**DATA ROWS:**
┌────────
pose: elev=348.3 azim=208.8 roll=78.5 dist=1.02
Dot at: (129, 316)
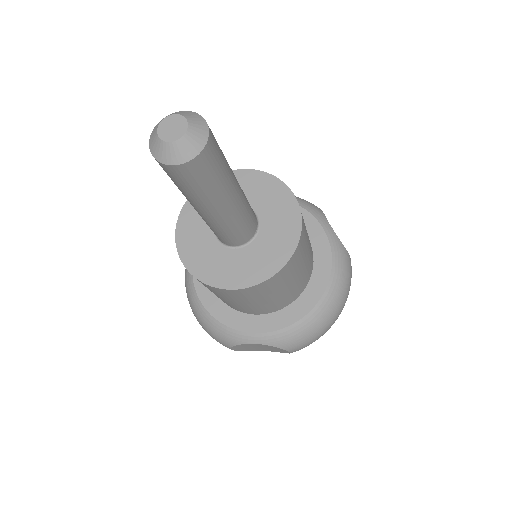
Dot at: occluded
└────────
┌────────
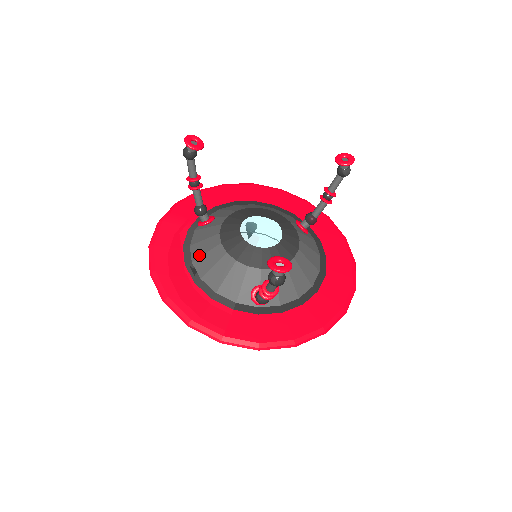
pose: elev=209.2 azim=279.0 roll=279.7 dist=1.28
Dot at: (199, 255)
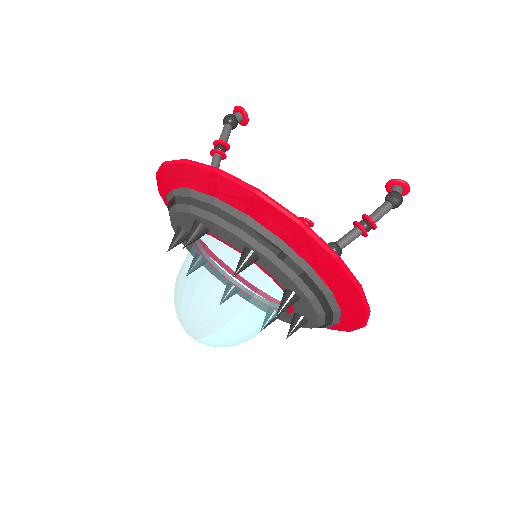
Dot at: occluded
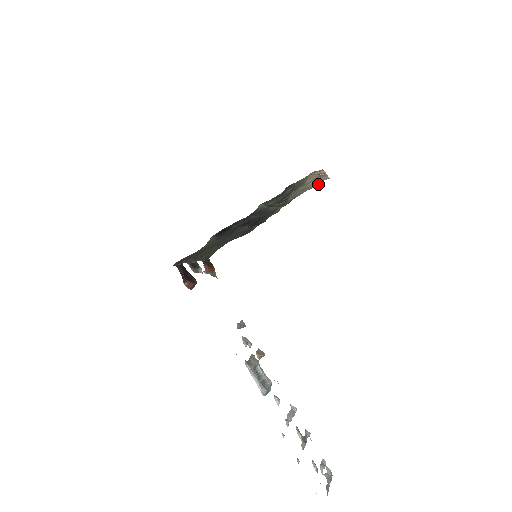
└────────
**WHAT YOU HAVE TO DO:** Tally the rows above that contain the string "elev". Reply with the count alone.

**EXERCISE ANSWER:** 2